Indonésie

Deux candidats aux antipodes

L’Indonésie, ce géant dont on parle trop peu, choisit demain un nouveau président. Entre un homme du peuple friand de bains de foule et un ancien homme fort du dictateur Suharto, les Indonésiens ne pouvaient être placés devant un choix plus tranché. Voici cinq raisons de suivre cette joute électorale.

L’ÉLECTION EST GIGANTESQUE

Pas moins de 187 millions d’électeurs sont appelés aux urnes demain, soit près de 8 fois plus qu’aux dernières élections fédérales canadiennes.

Après l’Inde et les États-Unis, l’Indonésie est la troisième démocratie de la planète par sa population. Fait aussi rare que surprenant, l’ancienne dictature, après la chute du général Suharto, en 1998, a épousé la démocratie avec succès et rapidité.

« En 1998, peu de gens auraient parié sur la démocratie en Indonésie. On aurait tous misé sur la Thaïlande. Or, aujourd’hui, malgré des problèmes, l’Indonésie semble l’une des démocraties les plus stables de toute la région », observe Dominique Caouette, directeur du Centre d’études de l’Asie de l’Est de l’Université de Montréal.

LE VOTE PEUT TOUT CHANGER

Difficile de penser à deux candidats plus différents que ceux qui s’affrontent pour la présidence. Joko Widodo, surnommé Jokowi, est décrit comme rafraîchissant, moderne et anticonformiste. Ancien marchand de meubles, l’actuel gouverneur de Jakarta est friand de bains de foule, où il apparaît souvent vêtu d’un simple t-shirt de heavy métal. Perçu comme près du peuple, il a la réputation d’être incorruptible, une qualité rare chez les politiciens indonésiens.

**DONNÉES ENREGISTRÉES:**

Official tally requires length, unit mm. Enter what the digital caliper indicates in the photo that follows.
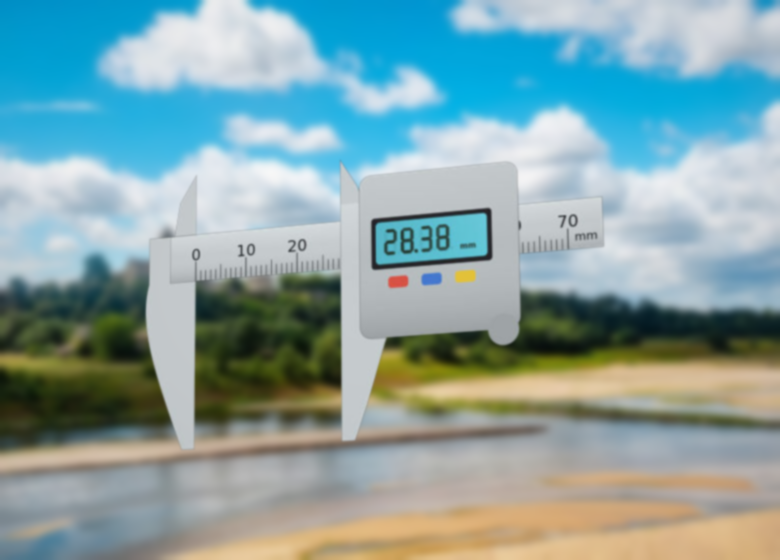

**TÂCHES À RÉALISER:**
1. Répondez aux questions suivantes à partir de l'article sur l'élection présidentielle indonésienne.
(a) Combien d'électeurs sont appelés aux urnes ?
(b) Quel rang l'Indonésie occupe-t-elle parmi les démocraties de la planète par sa population ?
(c) Quel métier Joko Widodo exerçait-il autrefois ?
2. Poursuivez l'article sur l'élection présidentielle indonésienne à partir de sa dernière phrase.

**RÉPONSES NUMÉROTÉES:**
1.
(a) 187 millions d'électeurs.
(b) Le troisième rang, après l'Inde et les États-Unis.
(c) Marchand de meubles.

2.
Son rival, Prabowo Subianto, a été général de l’armée du dictateur Suharto, dont il est aussi le gendre. « Il a un lourd passé », dit Jacques Bertrand, professeur au Centre d’études sur l’Asie du Sud-Est de l’Université de Toronto. L’unité qu’il commandait a notamment été accusée d’avoir enlevé, torturé et tué des protestataires à la fin du régime.

« S’il est élu, il risque de tenter de s’arroger de plus en plus de pouvoir, dit M. Bertrand. Du point de vue de la démocratie, ce serait une moins bonne nouvelle. »

LES CANDIDATS SONT À ÉGALITÉ

Porté par une immense vague de popularité, Jokowi semblait voguer vers la victoire il y a quelques mois à peine. Mais les sondages montrent que Prabowo Subianto est actuellement dans une impressionnante remontée. Soutenu par plusieurs hommes d’affaires qui craignent de perdre leurs privilèges, il a l’appui de nombreux médias et joue la carte nationaliste, notamment en attisant le ressentiment de la population contre la minorité chinoise.

« Prabowo incarne l’homme fort capable de prendre des décisions. Il y a une certaine nostalgie pour ce type de dirigeant dans la population. »

— Jacques Bertrand, professeur au Centre d'études sur l'Asie du Sud-Est de l'Université de Toronto

« Il fait des gains importants hors de Jakarta, dans les régions éloignées, où il compte sur des réseaux de favoritisme locaux », observe Dominique Caouette.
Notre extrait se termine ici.